DATA PROVIDED -
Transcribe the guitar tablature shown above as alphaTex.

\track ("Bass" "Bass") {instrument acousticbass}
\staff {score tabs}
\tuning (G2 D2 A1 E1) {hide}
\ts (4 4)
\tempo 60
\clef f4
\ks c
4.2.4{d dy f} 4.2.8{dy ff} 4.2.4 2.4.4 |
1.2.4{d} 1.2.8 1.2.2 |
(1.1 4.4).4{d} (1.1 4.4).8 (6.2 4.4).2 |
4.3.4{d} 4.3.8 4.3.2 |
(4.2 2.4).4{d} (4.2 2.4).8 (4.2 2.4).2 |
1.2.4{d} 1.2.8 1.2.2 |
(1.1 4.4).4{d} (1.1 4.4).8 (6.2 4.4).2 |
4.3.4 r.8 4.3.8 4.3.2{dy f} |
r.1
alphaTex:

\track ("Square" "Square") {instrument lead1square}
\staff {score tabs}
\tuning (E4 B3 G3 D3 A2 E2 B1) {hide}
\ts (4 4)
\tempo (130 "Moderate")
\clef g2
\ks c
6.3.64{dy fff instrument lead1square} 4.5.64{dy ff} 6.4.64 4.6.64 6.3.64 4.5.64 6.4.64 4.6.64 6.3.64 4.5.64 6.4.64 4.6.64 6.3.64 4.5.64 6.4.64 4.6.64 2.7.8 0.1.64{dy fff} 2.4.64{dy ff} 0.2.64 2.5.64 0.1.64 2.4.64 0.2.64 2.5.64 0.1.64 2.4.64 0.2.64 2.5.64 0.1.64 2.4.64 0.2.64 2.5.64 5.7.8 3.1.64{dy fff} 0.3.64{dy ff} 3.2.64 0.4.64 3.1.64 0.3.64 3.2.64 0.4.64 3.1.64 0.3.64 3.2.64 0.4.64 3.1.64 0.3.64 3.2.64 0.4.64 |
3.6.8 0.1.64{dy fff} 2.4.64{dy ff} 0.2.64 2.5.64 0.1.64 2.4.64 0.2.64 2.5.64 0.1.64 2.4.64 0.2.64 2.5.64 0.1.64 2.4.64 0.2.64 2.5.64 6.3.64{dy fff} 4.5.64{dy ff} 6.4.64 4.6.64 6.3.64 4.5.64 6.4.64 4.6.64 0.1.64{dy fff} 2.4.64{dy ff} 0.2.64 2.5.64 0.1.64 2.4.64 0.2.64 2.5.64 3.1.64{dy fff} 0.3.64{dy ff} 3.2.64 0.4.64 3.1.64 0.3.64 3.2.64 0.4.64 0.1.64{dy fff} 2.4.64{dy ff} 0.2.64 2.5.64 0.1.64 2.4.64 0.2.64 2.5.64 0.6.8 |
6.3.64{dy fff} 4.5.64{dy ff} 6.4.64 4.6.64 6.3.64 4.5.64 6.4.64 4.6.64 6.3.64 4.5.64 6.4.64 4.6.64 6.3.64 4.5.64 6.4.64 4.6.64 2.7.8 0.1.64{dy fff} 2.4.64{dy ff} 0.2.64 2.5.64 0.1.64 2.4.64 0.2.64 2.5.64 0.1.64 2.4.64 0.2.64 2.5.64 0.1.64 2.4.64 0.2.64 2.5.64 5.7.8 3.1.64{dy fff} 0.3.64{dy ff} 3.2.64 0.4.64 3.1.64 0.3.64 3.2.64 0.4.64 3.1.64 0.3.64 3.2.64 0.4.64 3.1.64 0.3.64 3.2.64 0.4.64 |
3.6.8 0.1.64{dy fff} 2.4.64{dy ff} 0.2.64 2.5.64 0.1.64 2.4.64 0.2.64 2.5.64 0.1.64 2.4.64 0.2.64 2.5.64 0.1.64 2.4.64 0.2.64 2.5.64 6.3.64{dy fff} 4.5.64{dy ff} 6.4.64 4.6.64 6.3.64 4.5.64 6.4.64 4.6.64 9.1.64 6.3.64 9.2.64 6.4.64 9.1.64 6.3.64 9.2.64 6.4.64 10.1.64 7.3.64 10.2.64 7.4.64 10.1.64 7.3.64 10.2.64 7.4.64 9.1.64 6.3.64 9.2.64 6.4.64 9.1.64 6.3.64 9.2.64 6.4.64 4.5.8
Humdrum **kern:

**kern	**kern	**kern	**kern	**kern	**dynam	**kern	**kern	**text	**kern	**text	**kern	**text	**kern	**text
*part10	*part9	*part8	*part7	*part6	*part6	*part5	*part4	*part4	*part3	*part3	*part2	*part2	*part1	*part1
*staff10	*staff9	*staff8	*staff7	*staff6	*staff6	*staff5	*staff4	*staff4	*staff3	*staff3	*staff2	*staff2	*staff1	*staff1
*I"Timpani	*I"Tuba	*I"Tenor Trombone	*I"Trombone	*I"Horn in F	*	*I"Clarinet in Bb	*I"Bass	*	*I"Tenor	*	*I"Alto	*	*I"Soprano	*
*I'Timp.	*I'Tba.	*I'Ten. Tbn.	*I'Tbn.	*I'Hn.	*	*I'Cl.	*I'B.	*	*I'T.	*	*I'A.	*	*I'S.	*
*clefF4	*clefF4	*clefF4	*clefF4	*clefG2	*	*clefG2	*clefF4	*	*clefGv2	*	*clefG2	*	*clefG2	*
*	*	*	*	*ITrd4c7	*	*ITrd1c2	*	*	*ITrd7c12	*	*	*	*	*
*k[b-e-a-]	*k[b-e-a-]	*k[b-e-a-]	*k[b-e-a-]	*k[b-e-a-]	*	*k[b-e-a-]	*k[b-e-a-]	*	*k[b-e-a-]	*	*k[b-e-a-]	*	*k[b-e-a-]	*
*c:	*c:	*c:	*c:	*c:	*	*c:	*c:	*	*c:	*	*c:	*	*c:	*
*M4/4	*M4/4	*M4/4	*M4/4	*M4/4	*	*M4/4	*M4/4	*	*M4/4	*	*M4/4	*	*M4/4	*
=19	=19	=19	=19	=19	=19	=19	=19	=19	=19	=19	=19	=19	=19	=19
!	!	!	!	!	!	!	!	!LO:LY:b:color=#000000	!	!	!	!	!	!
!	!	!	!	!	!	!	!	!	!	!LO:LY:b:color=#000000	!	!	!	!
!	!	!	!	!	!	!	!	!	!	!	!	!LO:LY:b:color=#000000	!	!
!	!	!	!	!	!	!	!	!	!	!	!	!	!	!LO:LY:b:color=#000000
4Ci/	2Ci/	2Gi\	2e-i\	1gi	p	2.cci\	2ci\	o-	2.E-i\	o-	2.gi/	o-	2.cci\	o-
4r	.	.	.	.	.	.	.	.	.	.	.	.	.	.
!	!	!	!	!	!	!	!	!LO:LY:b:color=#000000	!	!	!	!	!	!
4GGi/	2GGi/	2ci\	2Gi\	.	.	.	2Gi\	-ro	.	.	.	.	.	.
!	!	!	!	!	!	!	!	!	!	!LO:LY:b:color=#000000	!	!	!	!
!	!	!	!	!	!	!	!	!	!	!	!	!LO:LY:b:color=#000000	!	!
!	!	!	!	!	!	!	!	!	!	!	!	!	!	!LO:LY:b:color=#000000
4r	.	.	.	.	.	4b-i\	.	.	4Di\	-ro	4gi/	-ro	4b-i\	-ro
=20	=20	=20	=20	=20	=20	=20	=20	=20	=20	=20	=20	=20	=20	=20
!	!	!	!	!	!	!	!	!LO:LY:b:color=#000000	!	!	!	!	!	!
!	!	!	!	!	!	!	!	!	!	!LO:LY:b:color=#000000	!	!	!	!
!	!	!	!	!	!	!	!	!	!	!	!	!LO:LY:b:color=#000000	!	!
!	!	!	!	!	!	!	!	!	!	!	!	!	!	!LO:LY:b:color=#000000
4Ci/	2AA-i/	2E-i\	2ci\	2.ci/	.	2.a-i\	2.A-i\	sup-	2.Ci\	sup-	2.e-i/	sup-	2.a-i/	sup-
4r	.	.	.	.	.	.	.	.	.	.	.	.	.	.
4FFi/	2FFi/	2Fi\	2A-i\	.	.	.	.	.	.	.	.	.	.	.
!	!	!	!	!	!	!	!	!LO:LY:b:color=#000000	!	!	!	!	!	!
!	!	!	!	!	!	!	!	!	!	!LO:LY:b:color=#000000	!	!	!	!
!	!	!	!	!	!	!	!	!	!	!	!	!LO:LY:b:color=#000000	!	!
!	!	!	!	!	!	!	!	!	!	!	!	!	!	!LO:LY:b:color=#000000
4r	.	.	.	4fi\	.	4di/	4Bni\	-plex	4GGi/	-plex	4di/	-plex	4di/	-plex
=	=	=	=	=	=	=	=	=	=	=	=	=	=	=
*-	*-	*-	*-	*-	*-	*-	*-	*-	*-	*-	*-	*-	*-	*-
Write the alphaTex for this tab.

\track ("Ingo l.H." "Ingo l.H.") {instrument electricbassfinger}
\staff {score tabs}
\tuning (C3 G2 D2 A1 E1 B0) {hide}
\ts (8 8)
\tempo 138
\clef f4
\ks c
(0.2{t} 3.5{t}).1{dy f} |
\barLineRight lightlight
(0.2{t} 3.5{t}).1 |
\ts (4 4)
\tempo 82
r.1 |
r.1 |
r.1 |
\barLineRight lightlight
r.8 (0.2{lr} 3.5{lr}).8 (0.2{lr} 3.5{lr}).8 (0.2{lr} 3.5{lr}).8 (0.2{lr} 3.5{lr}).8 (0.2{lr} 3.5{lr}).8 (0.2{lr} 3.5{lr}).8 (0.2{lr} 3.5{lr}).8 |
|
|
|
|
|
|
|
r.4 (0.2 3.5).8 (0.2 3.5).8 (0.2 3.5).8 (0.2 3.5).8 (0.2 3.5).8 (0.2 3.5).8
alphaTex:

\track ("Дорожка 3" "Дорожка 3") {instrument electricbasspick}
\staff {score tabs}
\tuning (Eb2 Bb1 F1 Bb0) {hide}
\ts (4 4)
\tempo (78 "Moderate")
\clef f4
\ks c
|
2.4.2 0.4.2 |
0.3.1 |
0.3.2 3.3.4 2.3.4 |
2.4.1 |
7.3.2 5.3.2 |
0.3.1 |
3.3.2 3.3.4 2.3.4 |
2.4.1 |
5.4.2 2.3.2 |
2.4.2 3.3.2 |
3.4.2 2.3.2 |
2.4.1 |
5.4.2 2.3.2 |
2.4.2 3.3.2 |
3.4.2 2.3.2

TASK BRIEF - Display each line of the material above that contains the string "hide". Matches must agree in case.

RESULT -
\tuning (G2 D2 A1 E1) {hide}
\tuning (E4 B3 G3 D3 A2 E2 B1) {hide}
\tuning (C3 G2 D2 A1 E1 B0) {hide}
\tuning (Eb2 Bb1 F1 Bb0) {hide}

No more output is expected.